== Selected excerpt ==
• • • •

05:15 In this case, we want to plot this rolling average as a black line in an 8 by 4 figure. Remember, the Pandas .plot() function calls pyplot.plot() function under the hood, and so now pyplot is tracking a current Axes.

05:34 Let’s grab it and store it as a variable so that we can further modify it.

05:41 ax = plt.gca(). Now I’ll quickly set some Axes properties with methods that we’ve used before.

05:52 This is nothing new. This code here will use a Matplotlib transform to draw colored bars in the visualization based on those state bins we created earlier.

06:06 This is another way to visualize level of fear in the marketplace.

06:12 In other words, we’re mapping bins—or severity levels—to a specific color and then drawing those on the screen. And finally, I want to draw a horizontal dashed line at the mean of our VIX data.

06:31 We can do that with Matplotlib’s .axhline() method passing in the vix.mean() and some styling properties.

06:43 And now I will show this with pyplot. If we observe this plot, you can see that the colored bars actually correspond to the black line. A higher average results in more red colors, and a lower average corresponds to more green. It all depends on the bin each date was placed in.

07:05 Now, this course is by no means a dedicated Pandas tutorial, as you can probably tell. We’ve got dedicated tutorials at realpython.com if you’re interested in learning more about how this Pandas code works in-depth.

07:22 The takeaway here is that we can use Pandas to aid in our data analysis and plotting alongside Matplotlib. It just opens the door for new opportunities.

Marco Belo on Oct. 30, 2019

ValueError: Invalid RGBA argument: ‘xkcd: dark grey’

Xavier on Nov. 2, 2019

Re the invalid “dark grey”, permissible XKCD colours can be found here https://matplotlib.org/3.1.0/tutorials/colors/colors.html#xkcd-colors Looks like you must also remove the space after the colon, e.g. color='xkcd:darkblue'

Xavier on Nov. 2, 2019

Typo in setting of vix. read_csv argument should be parse_dates=True

Ranit Pradhan on April 6, 2020

TypeError: parser_f() got an unexpected keyword argument ‘pase_dates’

Ranit Pradhan on April 6, 2020

Ok,got it ....Thank You Mr.Xavier, it should be parse_dates=True.

• • • •

== Excerpted data ==
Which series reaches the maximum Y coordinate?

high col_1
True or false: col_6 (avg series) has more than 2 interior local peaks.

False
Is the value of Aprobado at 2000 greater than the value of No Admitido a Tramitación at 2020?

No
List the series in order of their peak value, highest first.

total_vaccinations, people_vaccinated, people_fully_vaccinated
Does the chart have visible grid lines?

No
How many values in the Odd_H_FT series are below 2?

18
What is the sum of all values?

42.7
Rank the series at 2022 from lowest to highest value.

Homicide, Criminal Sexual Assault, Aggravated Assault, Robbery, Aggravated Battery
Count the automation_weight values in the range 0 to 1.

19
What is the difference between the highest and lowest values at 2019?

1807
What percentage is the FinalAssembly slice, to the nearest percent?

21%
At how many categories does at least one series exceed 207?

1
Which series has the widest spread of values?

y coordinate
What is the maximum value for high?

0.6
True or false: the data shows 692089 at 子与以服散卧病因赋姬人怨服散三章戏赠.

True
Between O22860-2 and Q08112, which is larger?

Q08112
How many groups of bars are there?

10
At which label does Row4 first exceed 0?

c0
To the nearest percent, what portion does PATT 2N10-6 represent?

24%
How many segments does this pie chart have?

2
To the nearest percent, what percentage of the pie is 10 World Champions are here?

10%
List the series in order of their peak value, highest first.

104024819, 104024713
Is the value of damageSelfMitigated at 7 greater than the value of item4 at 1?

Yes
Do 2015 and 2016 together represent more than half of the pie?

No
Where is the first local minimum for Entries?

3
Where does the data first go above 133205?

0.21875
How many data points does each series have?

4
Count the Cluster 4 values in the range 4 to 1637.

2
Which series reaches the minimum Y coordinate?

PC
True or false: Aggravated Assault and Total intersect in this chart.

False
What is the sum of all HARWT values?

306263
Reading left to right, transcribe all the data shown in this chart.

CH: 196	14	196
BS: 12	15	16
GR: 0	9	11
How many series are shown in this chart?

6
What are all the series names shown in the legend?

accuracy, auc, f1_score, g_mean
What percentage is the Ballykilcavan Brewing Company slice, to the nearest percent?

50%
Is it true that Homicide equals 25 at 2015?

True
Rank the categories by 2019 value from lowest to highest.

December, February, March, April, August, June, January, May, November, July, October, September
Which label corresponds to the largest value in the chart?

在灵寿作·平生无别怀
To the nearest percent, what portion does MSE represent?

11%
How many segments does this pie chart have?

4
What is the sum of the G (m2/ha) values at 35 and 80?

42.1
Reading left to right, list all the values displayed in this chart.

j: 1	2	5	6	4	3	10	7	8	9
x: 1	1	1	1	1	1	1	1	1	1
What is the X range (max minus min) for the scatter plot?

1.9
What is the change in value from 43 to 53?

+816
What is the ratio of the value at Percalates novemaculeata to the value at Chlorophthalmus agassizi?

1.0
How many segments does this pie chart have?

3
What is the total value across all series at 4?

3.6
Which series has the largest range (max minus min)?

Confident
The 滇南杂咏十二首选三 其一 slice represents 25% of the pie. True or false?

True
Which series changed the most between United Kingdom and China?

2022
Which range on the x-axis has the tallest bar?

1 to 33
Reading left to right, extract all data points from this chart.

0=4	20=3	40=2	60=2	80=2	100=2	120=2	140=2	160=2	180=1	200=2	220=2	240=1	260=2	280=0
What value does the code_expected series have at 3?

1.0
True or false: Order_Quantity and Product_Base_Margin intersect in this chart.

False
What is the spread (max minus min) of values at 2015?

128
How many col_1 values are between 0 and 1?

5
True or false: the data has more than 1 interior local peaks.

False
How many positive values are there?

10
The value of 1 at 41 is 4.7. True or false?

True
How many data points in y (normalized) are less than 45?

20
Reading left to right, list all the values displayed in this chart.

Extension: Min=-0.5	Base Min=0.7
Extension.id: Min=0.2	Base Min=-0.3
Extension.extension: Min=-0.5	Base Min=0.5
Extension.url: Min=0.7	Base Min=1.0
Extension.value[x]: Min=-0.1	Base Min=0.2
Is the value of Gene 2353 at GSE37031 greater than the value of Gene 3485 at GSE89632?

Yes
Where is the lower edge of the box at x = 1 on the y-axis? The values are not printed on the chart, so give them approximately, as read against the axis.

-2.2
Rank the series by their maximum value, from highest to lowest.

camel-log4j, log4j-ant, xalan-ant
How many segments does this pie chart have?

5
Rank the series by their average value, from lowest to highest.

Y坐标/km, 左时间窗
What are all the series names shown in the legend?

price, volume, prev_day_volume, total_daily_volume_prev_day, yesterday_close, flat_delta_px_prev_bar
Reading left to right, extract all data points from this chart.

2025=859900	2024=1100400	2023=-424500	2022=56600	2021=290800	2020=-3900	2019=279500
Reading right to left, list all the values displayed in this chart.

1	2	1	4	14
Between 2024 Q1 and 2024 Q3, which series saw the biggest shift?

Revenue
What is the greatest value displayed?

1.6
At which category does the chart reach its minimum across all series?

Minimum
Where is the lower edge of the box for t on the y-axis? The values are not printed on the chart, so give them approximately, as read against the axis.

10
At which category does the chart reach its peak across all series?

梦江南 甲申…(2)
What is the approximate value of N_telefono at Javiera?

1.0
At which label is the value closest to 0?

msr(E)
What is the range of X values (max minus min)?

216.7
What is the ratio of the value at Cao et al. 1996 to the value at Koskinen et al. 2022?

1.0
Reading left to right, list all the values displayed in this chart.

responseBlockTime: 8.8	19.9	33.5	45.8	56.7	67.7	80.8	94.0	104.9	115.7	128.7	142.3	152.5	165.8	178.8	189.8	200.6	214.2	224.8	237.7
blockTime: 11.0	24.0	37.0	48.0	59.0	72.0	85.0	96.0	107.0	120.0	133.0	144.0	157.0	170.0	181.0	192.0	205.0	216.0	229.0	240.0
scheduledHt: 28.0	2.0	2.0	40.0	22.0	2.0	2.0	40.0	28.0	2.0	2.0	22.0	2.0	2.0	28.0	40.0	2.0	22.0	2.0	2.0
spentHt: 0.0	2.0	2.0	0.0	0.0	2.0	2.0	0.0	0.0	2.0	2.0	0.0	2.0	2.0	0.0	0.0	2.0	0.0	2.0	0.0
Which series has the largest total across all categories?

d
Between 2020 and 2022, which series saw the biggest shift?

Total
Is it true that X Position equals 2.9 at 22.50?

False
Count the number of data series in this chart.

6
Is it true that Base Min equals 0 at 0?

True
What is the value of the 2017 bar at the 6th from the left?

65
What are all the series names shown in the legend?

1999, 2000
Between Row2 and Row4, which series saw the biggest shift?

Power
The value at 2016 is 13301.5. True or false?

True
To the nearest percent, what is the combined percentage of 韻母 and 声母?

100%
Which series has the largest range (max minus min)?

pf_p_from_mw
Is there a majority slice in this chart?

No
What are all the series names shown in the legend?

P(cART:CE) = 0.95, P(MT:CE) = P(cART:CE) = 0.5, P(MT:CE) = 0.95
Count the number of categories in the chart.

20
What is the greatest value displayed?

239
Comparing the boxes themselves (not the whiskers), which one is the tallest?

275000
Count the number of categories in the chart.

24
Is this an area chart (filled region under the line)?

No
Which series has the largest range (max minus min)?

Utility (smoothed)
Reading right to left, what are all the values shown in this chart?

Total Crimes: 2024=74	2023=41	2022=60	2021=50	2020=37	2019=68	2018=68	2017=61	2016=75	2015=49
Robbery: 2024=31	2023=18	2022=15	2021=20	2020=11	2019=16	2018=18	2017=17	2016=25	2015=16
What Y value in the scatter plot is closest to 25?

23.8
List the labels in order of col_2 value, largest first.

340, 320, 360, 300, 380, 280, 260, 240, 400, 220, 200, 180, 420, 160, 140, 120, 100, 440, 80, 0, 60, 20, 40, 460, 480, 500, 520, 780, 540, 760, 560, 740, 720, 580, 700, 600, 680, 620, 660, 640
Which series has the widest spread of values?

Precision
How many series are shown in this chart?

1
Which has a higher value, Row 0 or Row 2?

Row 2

• • • •

== Exercise description ==
Please list each distinct person who left a comment under the transcript on plotting the VIX rolling average, giving every name only once.

== Expected answer ==
Marco Belo, Xavier, Ranit Pradhan